First Time Buyer
House prices jump to £283,500 in May
This is up from the 11.9% annual growth recorded in April, or 1.2% higher, according to figures from the Office for National Statistics (ONS) and HM Land Registry.
On a country level, yearly growth was strongest in Wales where house prices rose by 14.4% to £212,414. Northern Ireland saw the lowest uptick with a 10.4% annual rise to £164,590.
A chronic lack of supply appears to be propping up house prices as buyers are willing to pay more to secure properties, industry professionals suggested.
Tomer Aboody, director of MT Finance, said: “With such low numbers of properties coming to the market, it’s not surprising prices continue to rise as buyers compete for limited stock.
“Getting more properties onto the market is key. A restructure of stamp duty might encourage potential sellers to enter the market knowing that the cost of moving, whether upsizing or downsizing, is lower, and therefore more affordable.”
Paul McGerrigan, CEO at national fintech broker Loan.co.uk, said: “A dearth of supply, the continued trend toward remote working, the need for extra space and a buoyant buy-to-let market are still outweighing the negative factors of inflation, rising mortgage rates and uncertainty. The question is for how long.”
Market set to cool
Karen Noye, mortgage spokesperson at Quilter, said a dip in demand could see a slowdown in the housing market over the coming months, and potentially a reversal of prices coming in autumn when “the true scale of the energy crisis unfolds” .
She said: “The UK continues to face a severe financial problem and the housing market will face its biggest challenge yet as the cost-of-living crisis takes hold.”
Sarah Coles, senior personal finance analyst at Hargreaves Lansdown, said: “House prices have risen through the roof again, but look a little closer and the foundations are starting to look shakier.

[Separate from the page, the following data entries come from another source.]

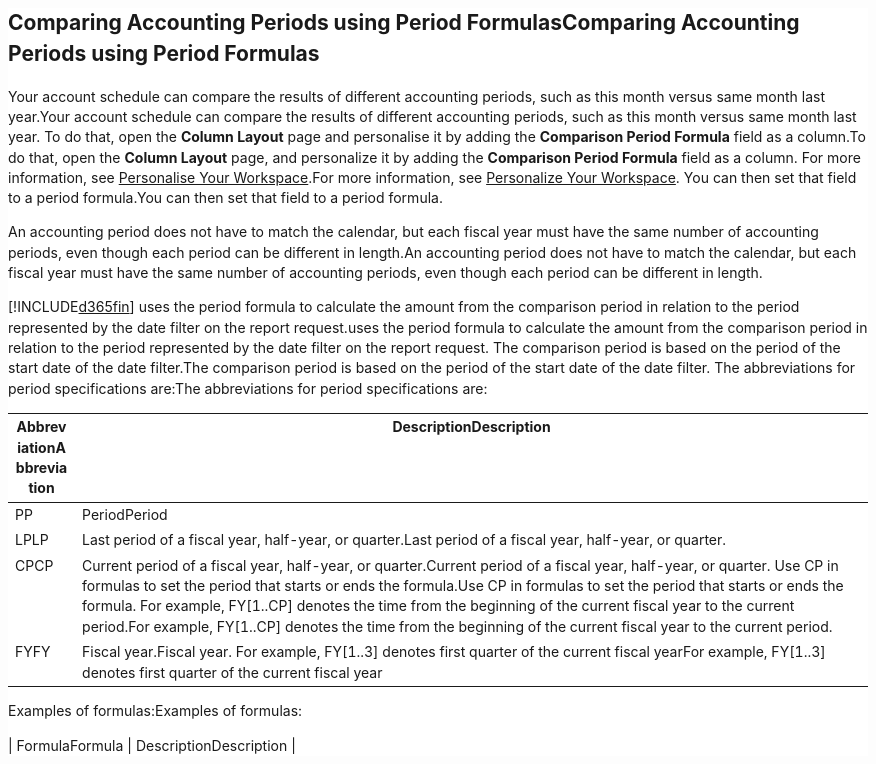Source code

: ## <a name="comparing-accounting-periods-using-period-formulas"></a><span data-ttu-id="1d2b7-201">Comparing Accounting Periods using Period Formulas</span><span class="sxs-lookup"><span data-stu-id="1d2b7-201">Comparing Accounting Periods using Period Formulas</span></span>

<span data-ttu-id="1d2b7-202">Your account schedule can compare the results of different accounting periods, such as this month versus same month last year.</span><span class="sxs-lookup"><span data-stu-id="1d2b7-202">Your account schedule can compare the results of different accounting periods, such as this month versus same month last year.</span></span> <span data-ttu-id="1d2b7-203">To do that, open the **Column Layout** page and personalise it by adding the **Comparison Period Formula** field as a column.</span><span class="sxs-lookup"><span data-stu-id="1d2b7-203">To do that, open the **Column Layout** page, and personalize it by adding the **Comparison Period Formula** field as a column.</span></span> <span data-ttu-id="1d2b7-204">For more information, see [Personalise Your Workspace](ui-personalization-user.md).</span><span class="sxs-lookup"><span data-stu-id="1d2b7-204">For more information, see [Personalize Your Workspace](ui-personalization-user.md).</span></span> <span data-ttu-id="1d2b7-205">You can then set that field to a period formula.</span><span class="sxs-lookup"><span data-stu-id="1d2b7-205">You can then set that field to a period formula.</span></span>  

<span data-ttu-id="1d2b7-206">An accounting period does not have to match the calendar, but each fiscal year must have the same number of accounting periods, even though each period can be different in length.</span><span class="sxs-lookup"><span data-stu-id="1d2b7-206">An accounting period does not have to match the calendar, but each fiscal year must have the same number of accounting periods, even though each period can be different in length.</span></span>  

[!INCLUDE[d365fin](includes/d365fin_md.md)] <span data-ttu-id="1d2b7-207">uses the period formula to calculate the amount from the comparison period in relation to the period represented by the date filter on the report request.</span><span class="sxs-lookup"><span data-stu-id="1d2b7-207">uses the period formula to calculate the amount from the comparison period in relation to the period represented by the date filter on the report request.</span></span> <span data-ttu-id="1d2b7-208">The comparison period is based on the period of the start date of the date filter.</span><span class="sxs-lookup"><span data-stu-id="1d2b7-208">The comparison period is based on the period of the start date of the date filter.</span></span> <span data-ttu-id="1d2b7-209">The abbreviations for period specifications are:</span><span class="sxs-lookup"><span data-stu-id="1d2b7-209">The abbreviations for period specifications are:</span></span>

| <span data-ttu-id="1d2b7-210">Abbreviation</span><span class="sxs-lookup"><span data-stu-id="1d2b7-210">Abbreviation</span></span> | <span data-ttu-id="1d2b7-211">Description</span><span class="sxs-lookup"><span data-stu-id="1d2b7-211">Description</span></span>                                                                           |
| ------------ | ------------------------------------------------------------------------------------- |
| <span data-ttu-id="1d2b7-212">P</span><span class="sxs-lookup"><span data-stu-id="1d2b7-212">P</span></span>            | <span data-ttu-id="1d2b7-213">Period</span><span class="sxs-lookup"><span data-stu-id="1d2b7-213">Period</span></span>                                                                                |
| <span data-ttu-id="1d2b7-214">LP</span><span class="sxs-lookup"><span data-stu-id="1d2b7-214">LP</span></span>           | <span data-ttu-id="1d2b7-215">Last period of a fiscal year, half-year, or quarter.</span><span class="sxs-lookup"><span data-stu-id="1d2b7-215">Last period of a fiscal year, half-year, or quarter.</span></span>                                   |
| <span data-ttu-id="1d2b7-216">CP</span><span class="sxs-lookup"><span data-stu-id="1d2b7-216">CP</span></span>           | <span data-ttu-id="1d2b7-217">Current period of a fiscal year, half-year, or quarter.</span><span class="sxs-lookup"><span data-stu-id="1d2b7-217">Current period of a fiscal year, half-year, or quarter.</span></span> <span data-ttu-id="1d2b7-218">Use CP in formulas to set the period that starts or ends the formula.</span><span class="sxs-lookup"><span data-stu-id="1d2b7-218">Use CP in formulas to set the period that starts or ends the formula.</span></span> <span data-ttu-id="1d2b7-219">For example, FY\[1..CP\] denotes the time from the beginning of the current fiscal year to the current period.</span><span class="sxs-lookup"><span data-stu-id="1d2b7-219">For example, FY\[1..CP\] denotes the time from the beginning of the current fiscal year to the current period.</span></span>|
| <span data-ttu-id="1d2b7-220">FY</span><span class="sxs-lookup"><span data-stu-id="1d2b7-220">FY</span></span>           | <span data-ttu-id="1d2b7-221">Fiscal year.</span><span class="sxs-lookup"><span data-stu-id="1d2b7-221">Fiscal year.</span></span> <span data-ttu-id="1d2b7-222">For example, FY\[1..3\] denotes first quarter of the current fiscal year</span><span class="sxs-lookup"><span data-stu-id="1d2b7-222">For example, FY\[1..3\] denotes first quarter of the current fiscal year</span></span> |

<span data-ttu-id="1d2b7-223">Examples of formulas:</span><span class="sxs-lookup"><span data-stu-id="1d2b7-223">Examples of formulas:</span></span>

| <span data-ttu-id="1d2b7-224">Formula</span><span class="sxs-lookup"><span data-stu-id="1d2b7-224">Formula</span></span>         | <span data-ttu-id="1d2b7-225">Description</span><span class="sxs-lookup"><span data-stu-id="1d2b7-225">Description</span></span>                                                                                     |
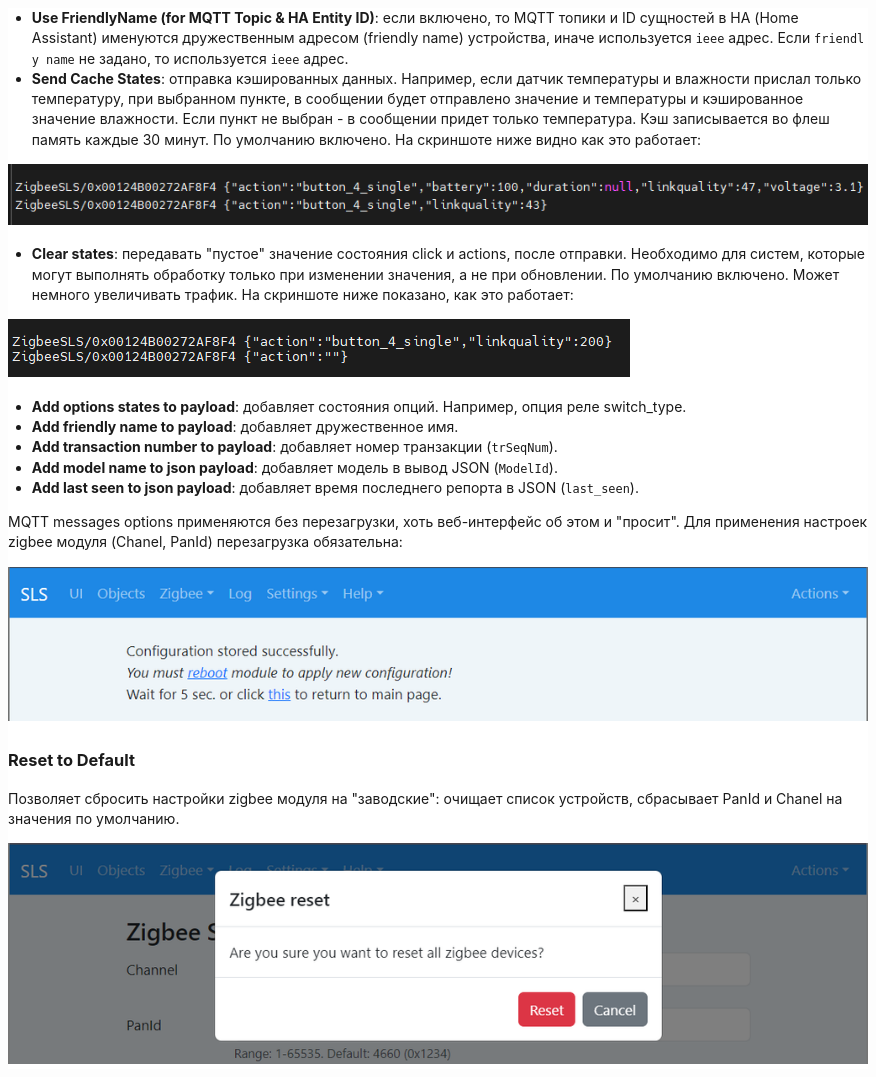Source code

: - **Use FriendlyName (for MQTT Topic & HA Entity ID)**: если включено, то MQTT топики и ID сущностей в НА (Home Assistant) именуются дружественным адресом (friendly name) устройства, иначе используется `ieee` адрес. Если `friendly name` не задано, то используется `ieee` адрес.
- **Send Cache States**: отправка кэшированных данных. Например, если датчик температуры и влажности прислал только температуру, при выбранном пункте, в сообщении будет отправлено значение и температуры и кэшированное значение влажности. Если пункт не выбран - в сообщении придет только температура. Кэш записывается во флеш память каждые 30 минут. По умолчанию включено. На скриншоте ниже видно как это работает:

![](/img/web_zig_conf_mqtt2.png)

- **Clear states**: передавать "пустое" значение состояния click и actions, после отправки. Необходимо для систем, которые могут выполнять обработку только при изменении значения, а не при обновлении. По умолчанию включено. Может немного увеличивать трафик. На скриншоте ниже показано, как это работает:

![](/img/web_zig_conf_mqtt3.png)

- **Add options states to payload**: добавляет состояния опций. Например, опция реле switch_type.
- **Add friendly name to payload**: добавляет дружественное имя.
- **Add transaction number to payload**: добавляет номер транзакции (`trSeqNum`).
- **Add model name to json payload**: добавляет модель в вывод JSON (`ModelId`).
- **Add last seen to json payload**: добавляет время последнего репорта в JSON (`last_seen`).

MQTT messages options применяются без перезагрузки, хоть веб-интерфейс об этом и "просит". Для применения настроек zigbee модуля (Chanel, PanId) перезагрузка обязательна:

![](/img/web_zig_conf_apply.png)

### Reset to Default

Позволяет сбросить настройки zigbee модуля на "заводские": очищает список устройств, сбрасывает PanId и Chanel на значения по умолчанию.

![](/img/web_zig_rst2def.png)

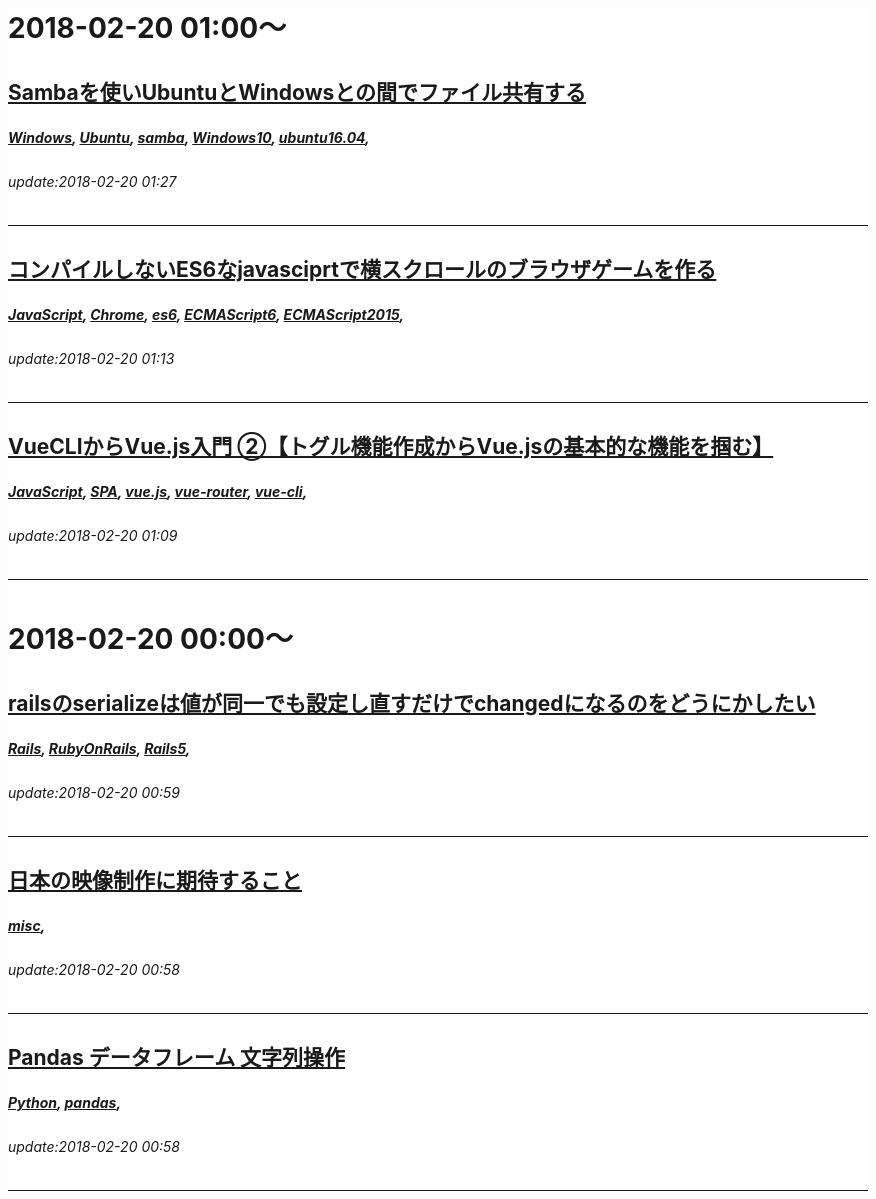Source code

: 


# 2018-02-20 01:00～
## [Sambaを使いUbuntuとWindowsとの間でファイル共有する](https://qiita.com/KentaKawamata/items/8bee9e02e74565b6c147)
##### [Windows](https://qiita.com/tags/Windows), [Ubuntu](https://qiita.com/tags/Ubuntu), [samba](https://qiita.com/tags/samba), [Windows10](https://qiita.com/tags/Windows10), [ubuntu16.04](https://qiita.com/tags/ubuntu16.04), 
###### update:2018-02-20 01:27
---
## [コンパイルしないES6なjavasciprtで横スクロールのブラウザゲームを作る](https://qiita.com/snakada/items/eb86ed81e0eb28e8d0ea)
##### [JavaScript](https://qiita.com/tags/JavaScript), [Chrome](https://qiita.com/tags/Chrome), [es6](https://qiita.com/tags/es6), [ECMAScript6](https://qiita.com/tags/ECMAScript6), [ECMAScript2015](https://qiita.com/tags/ECMAScript2015), 
###### update:2018-02-20 01:13
---
## [VueCLIからVue.js入門 ②【トグル機能作成からVue.jsの基本的な機能を掴む】](https://qiita.com/po3rin/items/15e1972ef5165b3725bf)
##### [JavaScript](https://qiita.com/tags/JavaScript), [SPA](https://qiita.com/tags/SPA), [vue.js](https://qiita.com/tags/vue.js), [vue-router](https://qiita.com/tags/vue-router), [vue-cli](https://qiita.com/tags/vue-cli), 
###### update:2018-02-20 01:09
---




# 2018-02-20 00:00～
## [railsのserializeは値が同一でも設定し直すだけでchangedになるのをどうにかしたい](https://qiita.com/gc_hane/items/7d7b255cc7b908a46714)
##### [Rails](https://qiita.com/tags/Rails), [RubyOnRails](https://qiita.com/tags/RubyOnRails), [Rails5](https://qiita.com/tags/Rails5), 
###### update:2018-02-20 00:59
---
## [日本の映像制作に期待すること](https://qiita.com/shinjiogaki/items/0d0b9d891e165469197d)
##### [misc](https://qiita.com/tags/misc), 
###### update:2018-02-20 00:58
---
## [Pandas データフレーム 文字列操作](https://qiita.com/pandaLA/items/7060c6f6c9ed0f439d22)
##### [Python](https://qiita.com/tags/Python), [pandas](https://qiita.com/tags/pandas), 
###### update:2018-02-20 00:58
---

“Our passion for property has held out against enormous financial pressures for months now, and continues to power higher prices. However, we’re starting to see small changes in the market, which are likely to mean weaker growth in the coming months, especially if interest rates are hiked in August.”
Coles said on the face of it the market appeared strong despite economic uncertainty, but she said there were signs “things are starting to shift”.
She said there was still an imbalance in supply and demand but this was starting to ease with Rightmove statistics showing there were 7% fewer buyers in June and 13% more sellers.
“We’re still seeing a quarter more buyers than the same time in 2019 and 40% fewer sellers, but the gap is closing,” she said.
She also pointed to the slowing down of mortgage approvals, indicating the tempering of buyer demand amid a rise in the number of properties on the market would prompt decelerating house prices.
She added: “We’re unlikely to see a straight line downwards from here. The commercial indices are in for June, with Nationwide showing price rises falling back again, and Halifax showing the fastest rate of growth in 18 years. However, over time, we will see price rises gradually trend downwards.”
Look at the bigger picture
However, Paresh Raja, CEO of Market Financial Solutions, said any predictions of huge shifts in the housing market should be made with caution.
He added that political and economic uncertainty fuelled speculation that the property market will suffer but “we should be wary of predicting any radical shifts”.
He said rising inflation and interest rates could affect buyer and seller confidence, but other factors were at play.
Raja said: “The perennial undersupply of property plays a critical role in keeping prices high, and this is an issue that will take many, many years to tackle. Moreover, we have seen throughout the pandemic that despite a great deal of uncertainty, house prices have risen. This is because many homebuyers and investors often seek out the security of bricks and mortar as an asset to own – a reflection of the long-term trend of property prices rising and rising.
“That is why we should not be too quick to predict a fall, but instead stay alert to the challenges at hand and focus on make informed, diligent decisions before any property investment.”